**THE TASK**
Count the lines below holding "pour" and answer with that number only.
··· SUPPLIED RECORDS
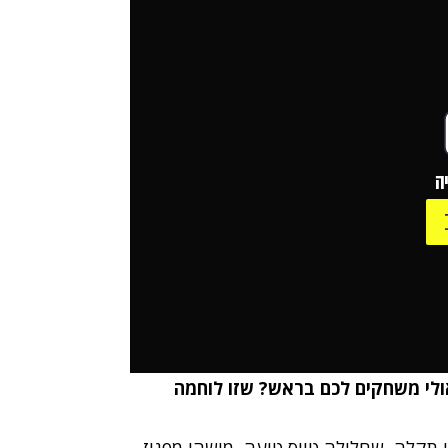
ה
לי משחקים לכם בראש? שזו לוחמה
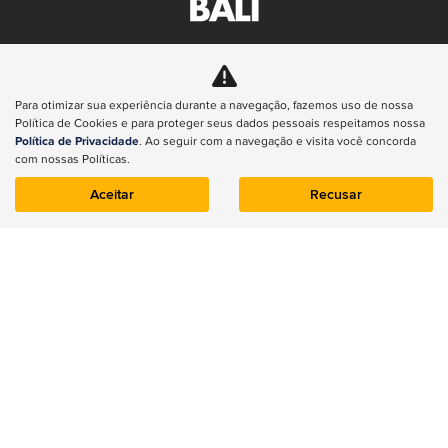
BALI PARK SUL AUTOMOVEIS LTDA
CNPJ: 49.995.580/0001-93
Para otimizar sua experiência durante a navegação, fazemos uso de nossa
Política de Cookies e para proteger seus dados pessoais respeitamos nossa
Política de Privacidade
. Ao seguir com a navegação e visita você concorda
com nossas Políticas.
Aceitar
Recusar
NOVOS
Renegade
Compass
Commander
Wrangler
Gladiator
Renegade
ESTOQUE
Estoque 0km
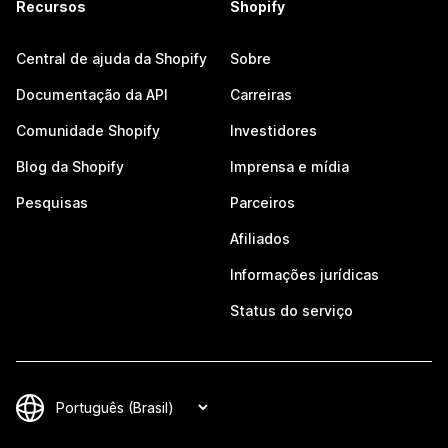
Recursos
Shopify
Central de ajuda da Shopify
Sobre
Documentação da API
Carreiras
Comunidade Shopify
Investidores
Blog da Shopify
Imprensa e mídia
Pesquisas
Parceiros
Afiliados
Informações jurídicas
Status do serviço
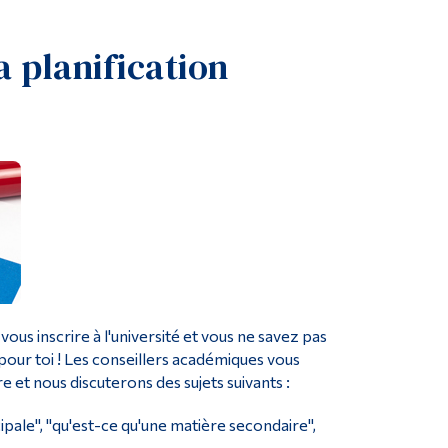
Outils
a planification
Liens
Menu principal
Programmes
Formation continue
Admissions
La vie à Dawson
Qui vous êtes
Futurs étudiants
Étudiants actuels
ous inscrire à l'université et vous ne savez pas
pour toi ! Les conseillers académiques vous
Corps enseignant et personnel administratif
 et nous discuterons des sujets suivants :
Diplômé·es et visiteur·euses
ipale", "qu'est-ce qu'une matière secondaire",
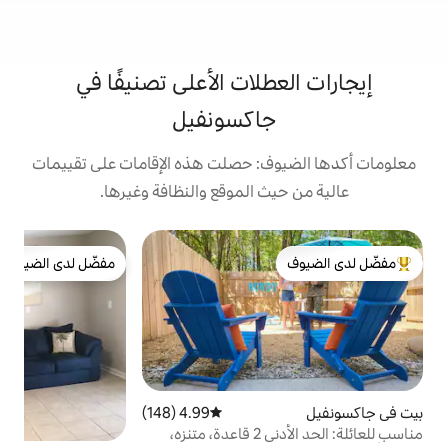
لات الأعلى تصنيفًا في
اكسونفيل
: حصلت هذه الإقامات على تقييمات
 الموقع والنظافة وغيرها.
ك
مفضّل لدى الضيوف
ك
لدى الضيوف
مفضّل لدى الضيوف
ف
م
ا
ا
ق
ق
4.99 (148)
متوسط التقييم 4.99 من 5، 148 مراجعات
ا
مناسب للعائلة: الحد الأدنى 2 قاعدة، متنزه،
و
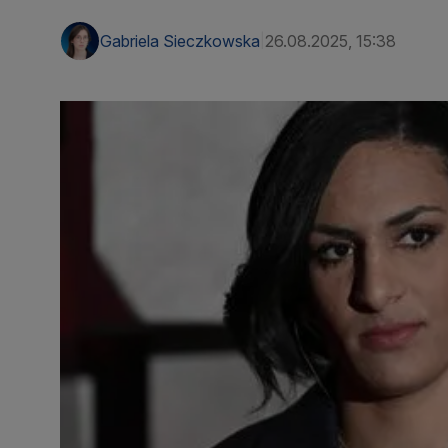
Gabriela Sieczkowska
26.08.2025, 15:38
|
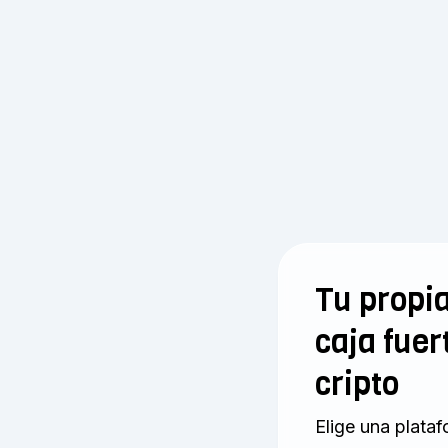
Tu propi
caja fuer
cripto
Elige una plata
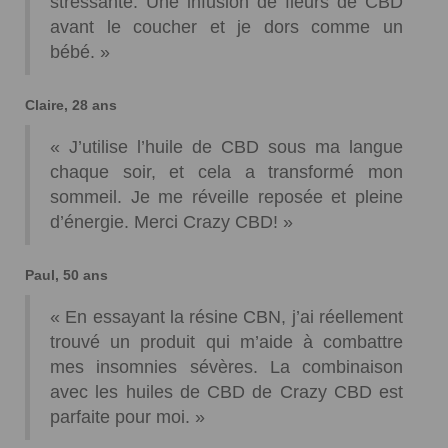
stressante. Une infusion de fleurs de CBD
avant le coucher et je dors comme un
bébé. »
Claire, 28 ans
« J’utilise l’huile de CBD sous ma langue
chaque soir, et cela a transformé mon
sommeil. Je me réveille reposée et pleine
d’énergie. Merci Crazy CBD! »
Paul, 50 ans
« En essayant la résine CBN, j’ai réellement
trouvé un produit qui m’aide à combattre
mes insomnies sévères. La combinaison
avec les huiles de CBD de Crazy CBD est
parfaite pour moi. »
······
**TASK RESULT**
2